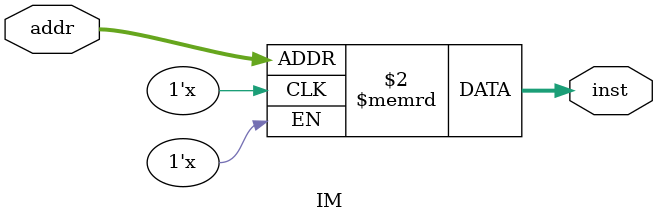
<source format=sv>
module IM #(parameter INST_WIDTH=32,
			parameter MAX_NUM_INST=128)
			
		(input logic [31:0] addr,
		 output logic [INST_WIDTH-1:0] inst
		 );
 
logic [31:0] inst_mem[128];

always_comb begin
	inst = inst_mem[addr];
end

endmodule
</source>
──────────────────────────────
JOB ITEM:
Lines from the one containing "output logic [INST_WIDTH-1:0] inst" through the final line of the entries above are to be output exactly; omit all others.

RESPONSE TO THE EXERCISE:
		 output logic [INST_WIDTH-1:0] inst
		 );
 
logic [31:0] inst_mem[128];

always_comb begin
	inst = inst_mem[addr];
end

endmodule
</source>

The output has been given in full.